## Identifying keywords to measure artificial intelligence research and developments in Australia between 2011-2022​

#### Name(s) & ID(s) of Group Members: 
- s3846691@student.rmit.edu.au Abraar
- s3839204@student.rmit.edu.au Adrian
- s3870059@student.rmit.edu.au Larry

# Table of Contents <a name="con"></a>
1. [Introduction](#in) 
2. [Lemmatization](#lem) 
3. [Tokenization](#tok)
4. [Word2Vec](#w2v)
5. [Bert](#bert)
6. [TF-IDF](#tf)


# 1. Introduction <a name="intro"></a>

## 1.1 Dataset Source <a name="DatasetSource"></a>
The dataset was found from [Lens.org](https://lens.org).

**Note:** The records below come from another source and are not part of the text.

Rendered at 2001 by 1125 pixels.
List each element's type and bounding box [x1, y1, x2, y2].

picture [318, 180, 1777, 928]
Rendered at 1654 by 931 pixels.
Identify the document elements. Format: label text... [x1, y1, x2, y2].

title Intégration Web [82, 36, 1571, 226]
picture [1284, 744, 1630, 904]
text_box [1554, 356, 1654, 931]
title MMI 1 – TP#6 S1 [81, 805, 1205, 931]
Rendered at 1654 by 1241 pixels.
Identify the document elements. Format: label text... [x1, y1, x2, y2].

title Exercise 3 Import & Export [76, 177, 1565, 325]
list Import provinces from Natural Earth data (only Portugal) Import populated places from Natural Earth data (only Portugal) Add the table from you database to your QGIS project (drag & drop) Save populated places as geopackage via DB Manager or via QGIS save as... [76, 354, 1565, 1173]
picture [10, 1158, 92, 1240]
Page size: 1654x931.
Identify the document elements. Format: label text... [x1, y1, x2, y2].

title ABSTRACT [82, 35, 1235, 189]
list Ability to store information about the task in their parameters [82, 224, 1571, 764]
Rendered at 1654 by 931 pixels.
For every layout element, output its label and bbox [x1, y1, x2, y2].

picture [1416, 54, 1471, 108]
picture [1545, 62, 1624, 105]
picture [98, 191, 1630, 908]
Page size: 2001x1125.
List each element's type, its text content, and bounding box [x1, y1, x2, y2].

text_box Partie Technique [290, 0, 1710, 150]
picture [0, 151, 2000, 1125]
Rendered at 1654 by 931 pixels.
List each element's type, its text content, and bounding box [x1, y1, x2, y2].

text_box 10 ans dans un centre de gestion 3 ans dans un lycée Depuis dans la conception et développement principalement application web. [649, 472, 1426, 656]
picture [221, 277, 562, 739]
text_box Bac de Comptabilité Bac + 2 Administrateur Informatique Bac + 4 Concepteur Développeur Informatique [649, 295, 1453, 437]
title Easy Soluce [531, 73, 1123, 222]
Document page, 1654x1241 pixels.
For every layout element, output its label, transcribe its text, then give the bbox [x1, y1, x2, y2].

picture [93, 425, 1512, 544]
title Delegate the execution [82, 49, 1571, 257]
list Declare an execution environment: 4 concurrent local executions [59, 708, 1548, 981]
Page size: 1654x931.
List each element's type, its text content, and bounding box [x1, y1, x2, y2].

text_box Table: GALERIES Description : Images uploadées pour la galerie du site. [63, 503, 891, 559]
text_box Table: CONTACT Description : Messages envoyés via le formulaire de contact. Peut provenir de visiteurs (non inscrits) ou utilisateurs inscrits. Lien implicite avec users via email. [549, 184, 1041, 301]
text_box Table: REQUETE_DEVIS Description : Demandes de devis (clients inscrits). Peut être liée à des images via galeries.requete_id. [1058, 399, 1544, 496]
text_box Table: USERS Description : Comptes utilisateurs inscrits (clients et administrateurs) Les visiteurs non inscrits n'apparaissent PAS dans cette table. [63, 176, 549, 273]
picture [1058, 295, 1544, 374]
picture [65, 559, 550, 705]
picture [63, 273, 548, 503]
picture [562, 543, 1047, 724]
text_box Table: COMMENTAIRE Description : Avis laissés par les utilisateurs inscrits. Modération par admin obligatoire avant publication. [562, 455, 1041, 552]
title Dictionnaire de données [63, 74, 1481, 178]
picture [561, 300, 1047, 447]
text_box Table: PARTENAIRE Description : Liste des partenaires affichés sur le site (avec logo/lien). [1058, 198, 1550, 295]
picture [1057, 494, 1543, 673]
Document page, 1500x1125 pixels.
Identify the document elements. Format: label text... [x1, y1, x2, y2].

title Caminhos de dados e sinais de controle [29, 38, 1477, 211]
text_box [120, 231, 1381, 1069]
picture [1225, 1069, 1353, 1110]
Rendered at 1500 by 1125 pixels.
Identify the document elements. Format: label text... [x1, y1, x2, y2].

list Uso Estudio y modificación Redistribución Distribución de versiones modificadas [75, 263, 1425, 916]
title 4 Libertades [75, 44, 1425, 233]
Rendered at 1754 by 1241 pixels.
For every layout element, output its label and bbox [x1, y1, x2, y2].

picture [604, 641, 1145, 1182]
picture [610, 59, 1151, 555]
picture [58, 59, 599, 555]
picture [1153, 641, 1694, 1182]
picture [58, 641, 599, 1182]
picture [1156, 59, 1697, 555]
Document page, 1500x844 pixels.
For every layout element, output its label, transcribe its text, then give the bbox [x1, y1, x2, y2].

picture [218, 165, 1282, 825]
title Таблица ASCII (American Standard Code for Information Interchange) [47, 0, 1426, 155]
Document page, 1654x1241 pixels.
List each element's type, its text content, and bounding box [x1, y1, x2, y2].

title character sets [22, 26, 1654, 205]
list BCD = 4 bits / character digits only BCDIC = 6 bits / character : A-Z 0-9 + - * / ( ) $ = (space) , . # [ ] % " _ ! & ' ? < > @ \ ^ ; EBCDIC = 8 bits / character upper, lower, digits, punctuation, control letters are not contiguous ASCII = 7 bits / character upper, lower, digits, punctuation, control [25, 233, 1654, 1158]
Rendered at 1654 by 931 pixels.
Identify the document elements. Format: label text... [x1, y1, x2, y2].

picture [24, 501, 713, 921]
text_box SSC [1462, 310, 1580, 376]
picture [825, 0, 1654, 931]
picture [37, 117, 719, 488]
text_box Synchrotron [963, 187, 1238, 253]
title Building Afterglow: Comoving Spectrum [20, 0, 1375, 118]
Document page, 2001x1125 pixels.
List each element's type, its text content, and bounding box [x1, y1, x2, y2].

## 1.2 Dataset Details <a name="DatasetDetails"></a>

The dataset contains 10k observations and 32 column variables. This data includes all research paper under the jurisdiction of Australia in the past 10 years. Dataset includes information such as Lens ID, publication data, application number, title, abstract, applicants, inventors, CPC classifications, number citations etc. 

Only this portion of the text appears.